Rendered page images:
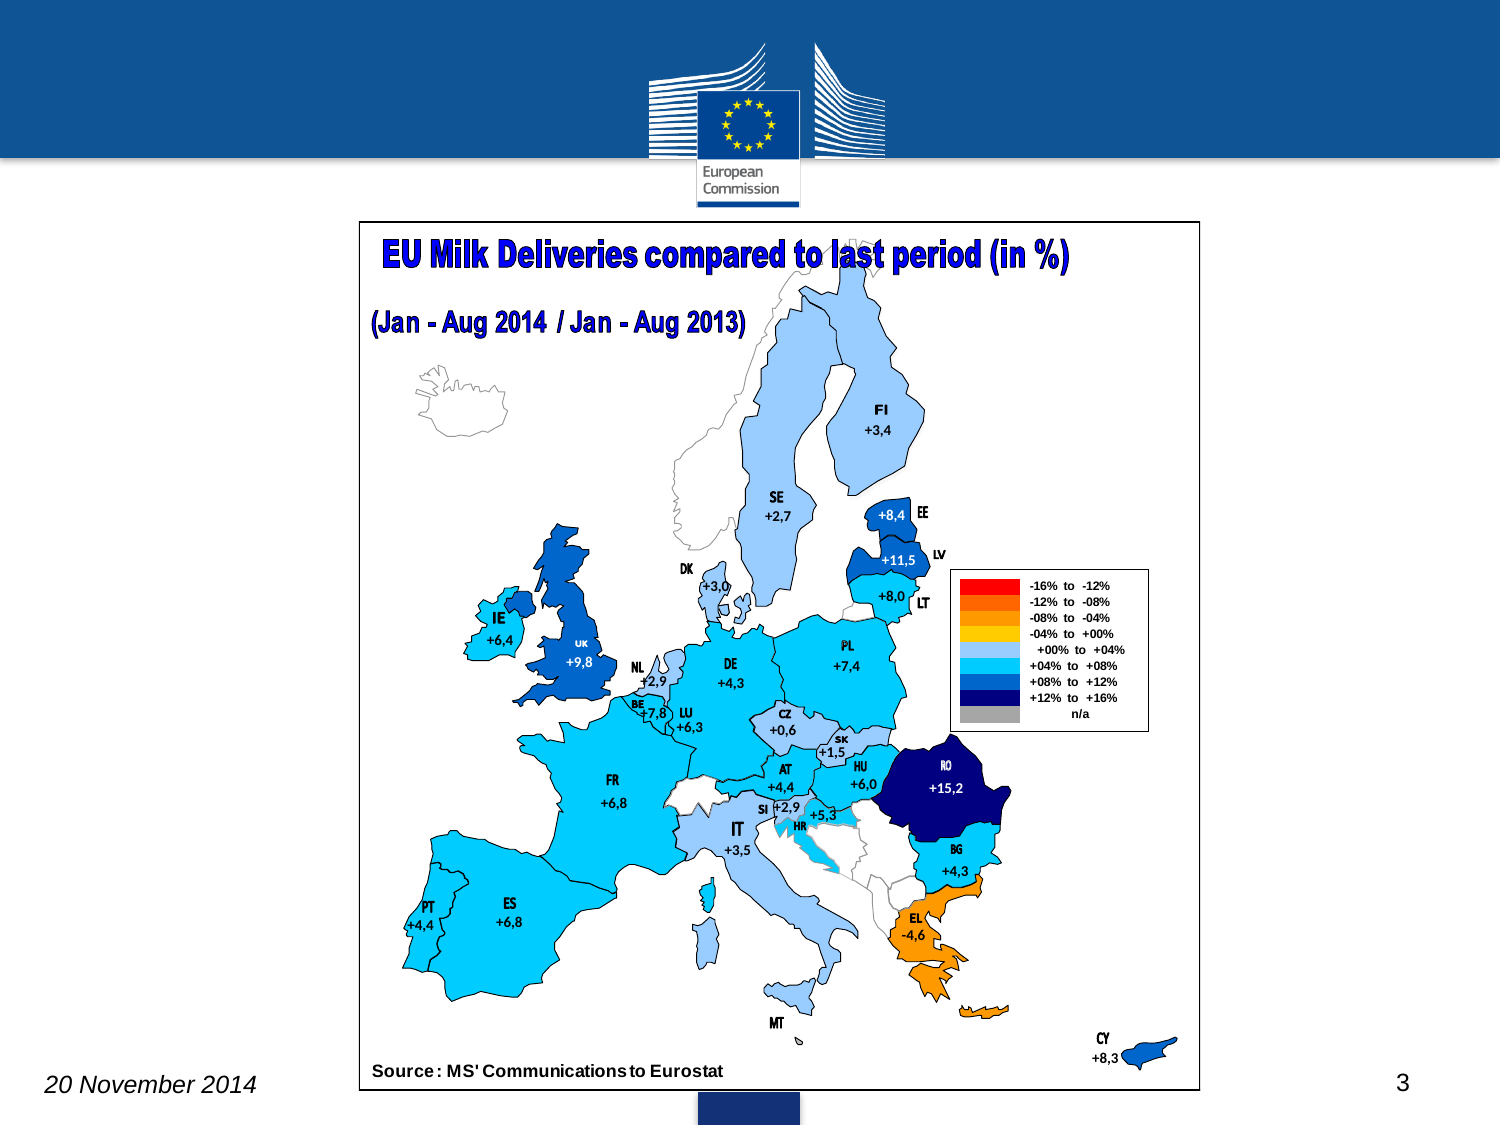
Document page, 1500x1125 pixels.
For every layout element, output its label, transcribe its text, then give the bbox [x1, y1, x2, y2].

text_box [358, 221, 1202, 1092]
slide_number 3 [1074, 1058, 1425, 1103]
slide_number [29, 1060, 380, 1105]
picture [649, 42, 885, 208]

*Exercise aim*: An exact copy of the records above is wanted, with the pictures omitted.

*Answer to this task*:
Document page, 1500x1125 pixels.
For every layout element, output its label, transcribe its text, then give the bbox [x1, y1, x2, y2].

text_box [358, 221, 1202, 1092]
slide_number 3 [1074, 1058, 1425, 1103]
slide_number [29, 1060, 380, 1105]
picture [649, 42, 885, 208]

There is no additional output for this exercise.